First articulating leg of Paranthropus robustus discovered
Fossils from Swartkrans Cave in South Africa reveal that a prehistoric relative of humans was habitually upright, but also small and vulnerable to predators
Paranthropus robustus was an early hominin species that lived in South Africa approximately two million years ago, coexisting with early Homo—a group that led directly to modern humans. Abundant skull and dental fossils have revealed much about the diet and social organization of Paranthropus robustus. However, the rarity of finding well-preserved, taxonomically diagnostic postcranial elements in the South African fossil record has complicated interpretations of its biology. Recently, an articulating leg, including hipbone, thigh bone, and shin bone from Swartkrans Member 1 (M1) has been attributed to Paranthropus robustus based on the external morphology of the proximal femur, offering, for the first time, deeper insights into the species’ body size, stature, posture, and locomotion.

Paranthropus robustus was a species of prehistoric human that lived in South Africa about two million years ago, alongside early Homo, a direct ancestor of modern humans. Fossils of Paranthropus robustus are found in abundance at Swartkrans Cave, situated about halfway between Johannesburg and Pretoria. Much has been revealed about the diet and social organization of this extinct species based on studies of its many skulls and hundreds of teeth, which have been recovered from Swartkrans since scientific excavations began there in 1948.
For instance, the extremely heavy jaws and thickly enameled teeth of Paranthropus robustus suggest that, when times were lean, it was capable of subsisting on low quality foods that were difficult to chew. Moreover, some of the skulls and teeth of Paranthropus robustus are exceptionally large, while others are robust but not as large as those in the first group.

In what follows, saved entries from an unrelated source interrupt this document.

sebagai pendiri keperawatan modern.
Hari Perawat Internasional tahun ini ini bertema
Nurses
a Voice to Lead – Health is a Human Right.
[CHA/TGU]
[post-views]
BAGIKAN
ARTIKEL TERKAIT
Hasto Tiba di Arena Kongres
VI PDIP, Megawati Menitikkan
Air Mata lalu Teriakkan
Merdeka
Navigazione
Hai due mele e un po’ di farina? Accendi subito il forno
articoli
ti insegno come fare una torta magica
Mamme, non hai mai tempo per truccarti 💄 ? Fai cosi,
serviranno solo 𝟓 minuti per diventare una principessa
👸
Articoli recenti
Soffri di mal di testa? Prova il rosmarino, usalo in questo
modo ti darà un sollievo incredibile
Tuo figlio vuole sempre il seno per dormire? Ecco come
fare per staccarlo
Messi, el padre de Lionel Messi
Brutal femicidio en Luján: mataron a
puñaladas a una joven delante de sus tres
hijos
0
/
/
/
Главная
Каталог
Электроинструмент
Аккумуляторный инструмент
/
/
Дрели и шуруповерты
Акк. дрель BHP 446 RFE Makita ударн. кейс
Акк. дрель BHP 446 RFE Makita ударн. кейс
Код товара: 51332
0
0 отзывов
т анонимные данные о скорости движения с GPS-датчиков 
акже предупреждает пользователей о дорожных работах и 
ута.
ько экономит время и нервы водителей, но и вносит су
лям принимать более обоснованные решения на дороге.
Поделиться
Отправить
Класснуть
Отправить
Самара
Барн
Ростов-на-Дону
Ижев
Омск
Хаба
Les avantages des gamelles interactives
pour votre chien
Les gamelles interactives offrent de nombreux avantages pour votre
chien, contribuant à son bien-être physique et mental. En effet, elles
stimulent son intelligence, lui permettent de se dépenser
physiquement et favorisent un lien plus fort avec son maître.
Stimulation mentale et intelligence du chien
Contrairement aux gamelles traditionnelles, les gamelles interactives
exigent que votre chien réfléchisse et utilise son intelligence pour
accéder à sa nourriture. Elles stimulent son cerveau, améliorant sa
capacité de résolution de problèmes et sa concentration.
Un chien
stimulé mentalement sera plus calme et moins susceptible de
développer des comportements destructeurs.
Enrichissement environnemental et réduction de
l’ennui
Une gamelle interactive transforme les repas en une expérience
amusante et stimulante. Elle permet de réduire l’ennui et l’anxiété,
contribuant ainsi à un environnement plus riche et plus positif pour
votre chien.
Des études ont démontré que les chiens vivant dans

This suggests that Paranthropus robustus was characterized by larger males and smaller females, indicating a mating system called polygyny, in which a single dominant male mates with multiple females.
Paranthropus robustus was an upright walker

Unfortunately, Swartkrans has, over the years, yielded many fewer bones from the rest of the Paranthropus robustus skeleton, limiting our understanding of its stature, posture, and locomotion. A major new find from Swartkrans, the first articulating hipbone, thigh bone, and shin bone of Paranthropus robustus (designated by scientists as SWT1/HR-2), changes that.
An international research team, including a researcher from the Department of Human Origins of the Max Planck Institute for Evolutionary Anthropology in Leipzig, Germany shows that this group of fossils belongs to a single, young adult Paranthropus robustus. As indicated by Marine Cazenave, “These fossils demonstrate not only that the species was, like modern humans, a habitual upright walker, but confirms it was also extremely small”. Travis Pickering, Professor at the University of Wisconsin-Madison, USA adds: “We estimate that this individual, probably a female, was only about a meter tall and 27 kg when it died, making it even smaller than adults from other diminutive early human species, including those represented by the famous ‘Lucy’ (Australopithecus afarensis, about 3.2 million years old) and ‘Hobbit’ (Homo floresiensis, about 90,000 years old) skeletons, from Ethiopia and Indonesia, respectively.”
Tooth marks and chewing damage
The small size of SWT1/HR-2 would have made it vulnerable to predators—such as sabertooth cats and giant hyenas—known to have occupied the area around Swartkrans Cave. As mentioned by Jason Heaton, from the University of Alabama at Birmingham, “This notion is confirmed by the team’s investigation of damage on the surface of the SWT1/HR-2 fossils, which includes tooth marks and other chewing damage identical to that made by leopards on the bones of their prey.”
The team’s continued investigation of the SWT1/HR-2 fossils includes CT-scan analyses of internal bone structures, which will provide additional information on the growth and developmental patterns of Paranthropus robustus, as well as adding details to our growing appreciation of its locomotor behaviors.